Sarudin kehrte zurück. Er setzte sich neben Woloschin nieder. Höflich begann er ihn nach Petersburg und nach seiner Fabrik auszufragen, auch um seinen Bekannten verstehen zu geben, welch reicher und bedeutungsvoller Kerl dieser Gast sei.
»Alles nach dem alten Strich, wie Sie sehen,« antwortete nachlässig Woloschin. »Und was machen Sie?«
»Was kann man hier tun. Ich vegetiere!«
Woloschin schwieg und sah verächtlich zur Decke hoch, auf der die grünen Reflexe des Gartens lautlos hin- und herglitten.
»Wir kennen hier nur dies eine Vergnügen,« fuhr Sarudin mit bedeutungsvoller Geste fort, in der er alles, seine Gäste, die Flaschen und die Karten einfaßte.
»Jawohl,« sagte Woloschin mit unbestimmter Dehnung; aus seinem Ton hörte Sarudin die Frage heraus: und was bist du denn selbst? ...
Doch gleich darauf erhob er sich schon:
»Na, aber ich muß doch schon fort. Ich bin hier im Hotel auf dem Boulevard abgestiegen. Wir sehen uns natürlich noch?« Das letztere sprach Woloschin in verändertem Ton.
Gerade in diesem Augenblick trat der Bursche ein, nahm nachlässig die vorschriftsmäßige Haltung an und meldete:
»Hochwohlgeboren, das Fräulein sind da!« »Wie?« fragte Sarudin erschrocken.
»Jawohl!«
»Ach so, ja, ich weiß schon,« sagte Sarudin rasch und ungeschickt, während seine Augen unruhig über die Anwesenden hinliefen. Die Ahnung von Unannehmlichkeiten durchstach ihm das Herz. – Sollte das wirklich Lyda sein, dachte er verwundert.

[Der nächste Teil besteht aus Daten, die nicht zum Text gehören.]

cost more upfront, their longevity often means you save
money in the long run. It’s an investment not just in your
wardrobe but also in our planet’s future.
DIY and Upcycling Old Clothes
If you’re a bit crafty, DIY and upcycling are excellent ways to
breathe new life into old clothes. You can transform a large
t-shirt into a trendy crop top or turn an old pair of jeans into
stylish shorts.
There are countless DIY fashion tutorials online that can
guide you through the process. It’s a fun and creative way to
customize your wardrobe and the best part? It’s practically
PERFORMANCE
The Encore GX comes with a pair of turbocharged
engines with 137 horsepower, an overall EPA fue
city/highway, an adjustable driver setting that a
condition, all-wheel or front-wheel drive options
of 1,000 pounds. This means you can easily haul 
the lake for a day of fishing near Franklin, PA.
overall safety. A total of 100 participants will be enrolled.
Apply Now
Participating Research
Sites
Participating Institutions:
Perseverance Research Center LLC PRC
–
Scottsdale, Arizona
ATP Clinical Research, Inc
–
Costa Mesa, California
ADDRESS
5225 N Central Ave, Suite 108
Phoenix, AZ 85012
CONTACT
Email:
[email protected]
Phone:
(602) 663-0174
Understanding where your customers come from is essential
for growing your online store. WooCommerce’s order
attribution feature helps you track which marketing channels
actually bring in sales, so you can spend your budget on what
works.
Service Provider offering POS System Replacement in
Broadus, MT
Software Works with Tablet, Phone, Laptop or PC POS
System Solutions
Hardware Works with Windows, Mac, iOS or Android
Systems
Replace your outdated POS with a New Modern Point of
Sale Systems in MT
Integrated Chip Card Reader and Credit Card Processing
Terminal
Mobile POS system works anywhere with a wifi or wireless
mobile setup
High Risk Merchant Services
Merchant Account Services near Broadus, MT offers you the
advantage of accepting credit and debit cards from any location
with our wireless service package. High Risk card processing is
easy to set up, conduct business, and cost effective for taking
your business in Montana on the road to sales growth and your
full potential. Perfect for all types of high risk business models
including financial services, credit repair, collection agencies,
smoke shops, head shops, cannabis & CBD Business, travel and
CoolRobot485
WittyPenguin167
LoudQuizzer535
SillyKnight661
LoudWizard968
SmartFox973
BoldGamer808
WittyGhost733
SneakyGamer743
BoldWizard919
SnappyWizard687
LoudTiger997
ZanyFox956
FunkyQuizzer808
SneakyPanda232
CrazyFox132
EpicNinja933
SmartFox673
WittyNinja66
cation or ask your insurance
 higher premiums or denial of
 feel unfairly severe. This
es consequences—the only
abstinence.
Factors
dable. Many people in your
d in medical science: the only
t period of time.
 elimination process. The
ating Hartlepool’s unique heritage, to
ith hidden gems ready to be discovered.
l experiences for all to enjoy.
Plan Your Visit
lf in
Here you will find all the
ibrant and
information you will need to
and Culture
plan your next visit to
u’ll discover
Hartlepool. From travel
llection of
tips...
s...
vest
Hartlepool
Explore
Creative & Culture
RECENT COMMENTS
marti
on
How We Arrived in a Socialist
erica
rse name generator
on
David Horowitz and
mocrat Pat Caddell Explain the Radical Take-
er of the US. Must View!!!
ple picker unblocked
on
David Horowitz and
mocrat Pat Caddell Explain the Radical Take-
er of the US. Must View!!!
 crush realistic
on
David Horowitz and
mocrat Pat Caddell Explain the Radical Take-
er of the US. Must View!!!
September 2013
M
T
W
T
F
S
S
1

In den Augen Woloschins flammte ein gieriges und neugieriges Feuerchen auf; sein schwächlicher Körper geriet unter dem weichen, weißen Kostüm in matte, konvulsivische Bewegungen.
»Na, nun auf Wiedersehen.« Er sprach ausdrucksvoller, mit andeutendem Lächeln. »Sie sind also immer noch derselbe? ...«
Sarudin lächelte ebenfalls; und war auch dies Lächeln unnatürlich, so mischten sich doch Selbstgefälligkeit und Besorgnis ein.
Von dem Hausherrn begleitet, ging Woloschin rasch hinaus, seine weißen Schuhe blinkten und seine scharfen Augen überspähten noch einmal das Ganze.
Sarudin kehrte zurück.
»Nun, meine Herren, was wird mit den Karten? ... Tanarow, übernimm du meine Partie, ich komme sofort zurück.«
»Lüge!« brüllte der ganz betrunkene, bullenartige Malinowski. »Wollen wir doch selbst mal sehen, was für ein Fräulein da ist.«
Tanarow packte ihn an den Schultern und drückte ihn mit Gewalt auf den Stuhl zurück. Die andern nahmen übereilig ihre Plätze wieder ein, wobei sie sich bemühten, Sarudin nicht anzuschauen.
Auch Ssanin setzte sich mit ernstem Lächeln nieder.
Er erriet, daß Lyda gekommen war, und das trübe Gefühl eifersüchtigen Mitleides zu seiner schönen und jetzt augenscheinlich unglücklichen Schwester erstand in ihm.